Loss Control Insights for Public Sector
Ice Melt: Your Questions Answered
When it comes to winter maintenance of the sidewalks and parking lots for your community facilities, ice melt can be a valuable tool when used correctly. Make sure you’re getting the most out of your ice melt with these tips.
How Do You Use Ice Melt?
Ice melt must be applied directly to the concrete walking surface to be effective, typically after shoveling or plowing. Don’t use ice melt to simply melt snow or ice when mechanical removal is possible—it’s a waste of product and it may not melt the truly icy areas where slips are most likely.
Storm in the forecast? Get ahead of the weather and preapply a liquid ice melt product (brine) before precipitation begins to prevent ice and snow from bonding to the surface. That will make it easier to remove later.
If pre-storm application isn’t possible, make sure you clear the snow before applying the ice melt to ensure it actually makes contact with the walking surface. If possible, skip the shoveling and use ergonomically friendly snow removal methods such as plows, blowers and power brushes.
Where Should I Apply Ice Melt?
Know which walking surfaces are high risk (e.g., often icy, prone to black ice, located in the shade) and plan to make their treatment a priority. You’ll also want to prioritize high-traffic areas and check them throughout the day.
How Much Ice Melt Should I Use?
According to manufacturers, less is usually more when it comes to ice melt. Applying too much can actually be counterproductive when the extra product is tracked inside on shoes, creating a slippery residue on floors and damaging carpeting.
Help control your application by using handheld fertilizer spreaders for small areas and walk-behind spreaders for large areas. Colored ice melt can also give you a visual indication of how much has been put down.

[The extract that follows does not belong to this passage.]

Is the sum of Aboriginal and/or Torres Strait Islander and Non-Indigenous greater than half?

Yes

Is Ice Melt Bad for Concrete?
Ice melt is not recommended for new concrete less than a year old, or on porous walkway surfaces such as brick. Before using ice melt, consider applying a sealer to help prevent concrete damage. Sealed concrete also requires less ice melt.
What is the Most Effective Kind of Ice Melt?
The best ice melt product for you depends on a variety of factors, including expected temperatures, surface materials and the need to protect any vegetation.
Rock salt (sodium chloride) is by far the least expensive option but it is only effective down to 15°F. Magnesium and calcium chloride products are very effective at lower temperatures, but are more expensive. Products with a high concentration of calcium chloride are more likely to leave a slippery, oily residue when tracked inside. Magnesium chloride produces less residue and is generally safer for vegetation.
Don’t limit your slip-prevention tools to just ice melt. In most cases, application of a traction aid (e.g., coarse sand, poultry grit or oil absorbent) can be a helpful treatment for icy surfaces, especially during thaw/refreeze conditions.
How Do I Keep Ice Melt Outside?
Once the ice melt has done its job, remove the slushy layer to help reduce tracked-in ice melt residue. Place mats both inside and outside all entrances to absorb liquid and remove contaminants from shoes. Additional walk-off mats are likely needed during snowy weather. Hard surface floors should be mopped as needed throughout the day, and mats should be replaced when they become saturated.
Should I Reapply Ice Melt?
Melted snow and ice can refreeze overnight, or even during the day depending on sun exposure, creating slippery and hard-to-see patches of black ice. Inspect walkways before the day’s foot traffic begins so you can treat slippery spots with ice melt or traction aids.
Mark especially dangerous spots with cones or signs. Be sure to adjust sensors and timers on exterior lights during winter months to ensure adequate illumination of outdoor walking surfaces.